Comunicar es evolucionar

Hace ya bastante tiempo que las agencias de servicios plenos pasaron a la historia y todavía hoy sentimos que aquel modelo de negocio que aunaba la creatividad, los medios y también los servicios en un todo sigue siendo coherente y necesario. Por aquel entonces, la agencia se asemejaba a la estructura de una naranja compuesta por varios departamentos –gajos-que conformaban la fruta completa.

No es, desde luego, ésta una reflexión movida por la nostalgia, si no más bien por la necesidad de seguir mirando al futuro porque, después de tanto tiempo sigo observando que separar las dos caras de una misma moneda a veces nos lleva a descuidar la marca.

Es una primera etapa de desgajamiento, las centrales de compras y las agencias creativas ya eran empresas separadas, pero compartían un mismo edificio y un mismo presidente, como los granos de la uva, separados entre sí, pero dependiendo de un mismo racimo.

Las multinacionales fueron haciéndose paulatinamente con el mercado español y fueron imponiendo su nuevo modelo, basado en la separación total y absoluta entre ambos tipos de agencias. El racimo de uvas se transformó entonces en un cesto con manzanas, cada una de ellas con su propia identidad y autonomía, lo que nos llevó a un proceso imparable en el que las ideas iban por un lado y los medios, por otro. Sólo el cliente era capaz de sentar ante una misma mesa a los de las centrales de compras y a los de las agencias creativas para dotar a las campañas de la mínima coherencia.
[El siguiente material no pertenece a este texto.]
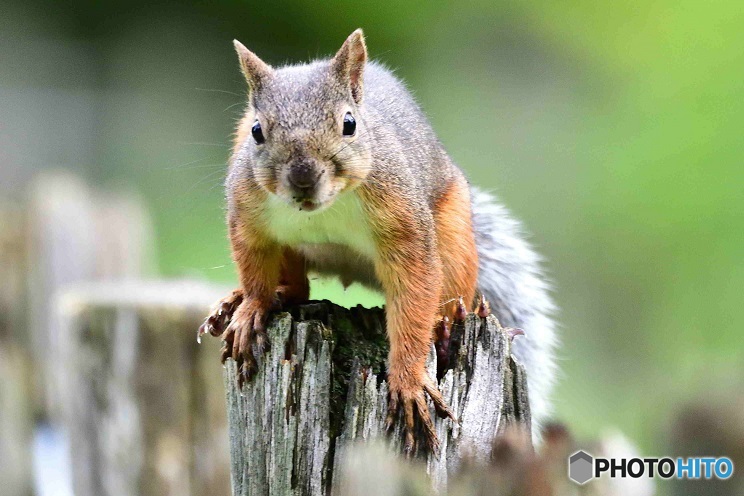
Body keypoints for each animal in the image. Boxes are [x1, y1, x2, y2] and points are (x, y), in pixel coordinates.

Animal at [199, 29, 560, 452]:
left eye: (349, 124)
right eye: (257, 131)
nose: (304, 178)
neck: (324, 209)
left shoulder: (405, 225)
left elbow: (414, 296)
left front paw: (408, 380)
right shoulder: (247, 216)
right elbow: (254, 264)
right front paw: (252, 307)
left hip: (455, 237)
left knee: (451, 295)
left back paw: (447, 324)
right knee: (299, 288)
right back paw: (251, 298)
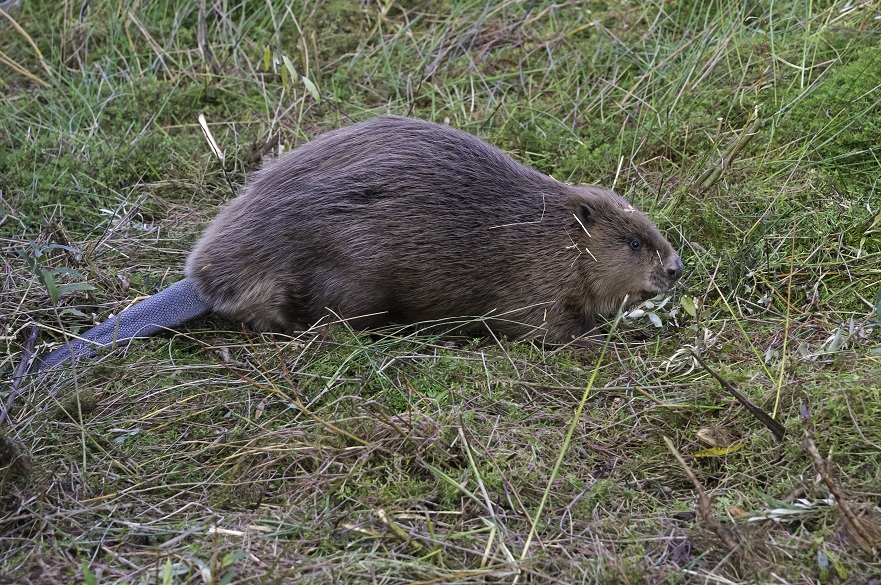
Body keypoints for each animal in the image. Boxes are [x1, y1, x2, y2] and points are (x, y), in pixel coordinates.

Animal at [34, 115, 680, 370]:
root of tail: (201, 282)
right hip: (349, 281)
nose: (675, 268)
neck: (543, 230)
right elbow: (550, 330)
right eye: (633, 242)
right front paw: (611, 342)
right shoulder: (532, 284)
Hoy, la agencia y la central ya no comparten ni siquiera el cesto de la fruta. Suelen pertenecer a grupos o multinacionales diferentes y poseen líneas de reporte internacionales también diferentes, lo que puede dar lugar a intereses contrapuestos entre unidades del mismo grupo. Mientras tanto, el cliente ha dejado de lado su papel unificador y agencia y central se ignoran. Me parece absurdo, pero es así en la mayoría de los casos.

Para terminar de complicar el escenario, la gestión de medios se ha ido complicando enormemente. La proliferación de nuevas cadenas de televisión nacidas a raíz de la digitalización y el desarrollo de nuevas formas de ocio audiovisual a través de Internet han generado una segmentación de las audiencias brutal. Encontrar al consumidor afín requiere de un gran esfuerzo y de una sólida preparación.

Los nuevos publicitarios no saben de medios y los profesionales de las centrales de compras carecen en la mayoría de los casos del feeling necesario para gestionar una marca. Pese a todo, los medios se han ido de las agencias y no volverán. Es un proceso inexorable aunque ambas partes tiendan en ocasiones a la convergencia.

Ocupar y no sumar
Pero esta convergencia, en el caso de las agencias de medios, ha ido más en ocupar (tímidamente) el terreno del otro que en sumar experiencias. Así hacen sus pinitos creativos a través de promociones tipo product placement, o street marketing, por citar algunos ejemplos que, aunque loables, pueden no estar en línea con el planteamiento de la agencia creativa, ni con la estrategia de la marca. ¿Se puede trabajar en los medios sin conocer cómo funcionan y evolucionan las marcas?

La paulatina complejidad de los medios también afecta a los creadores, que a mi juicio no deben dejar de pensar en los soportes en los que se difundirán sus creaciones. ¿Cómo se pueden aprovechar las oportunidades de comunicación si no se conocen exhaustivamente los medios? ¿A quién se le va a ocurrir una acción eficaz, por ejemplo, para promocionar a los cocineros si se ignora la existencia de canales de cocina?

Habrá que armonizar y arreglar esa deficiencia en beneficio de nuestros clientes en un esfuerzo que aúne la creatividad, los medios, las marcas y el consumidor. ¿Volver a las agencias de servicios plenos? Lo veo complicado, pero debe existir una solución. No se trata de volver al pasado, sino de evolucionar para salvar este problema. Busquemos pues las respuestas. Comunicar es evolucionar.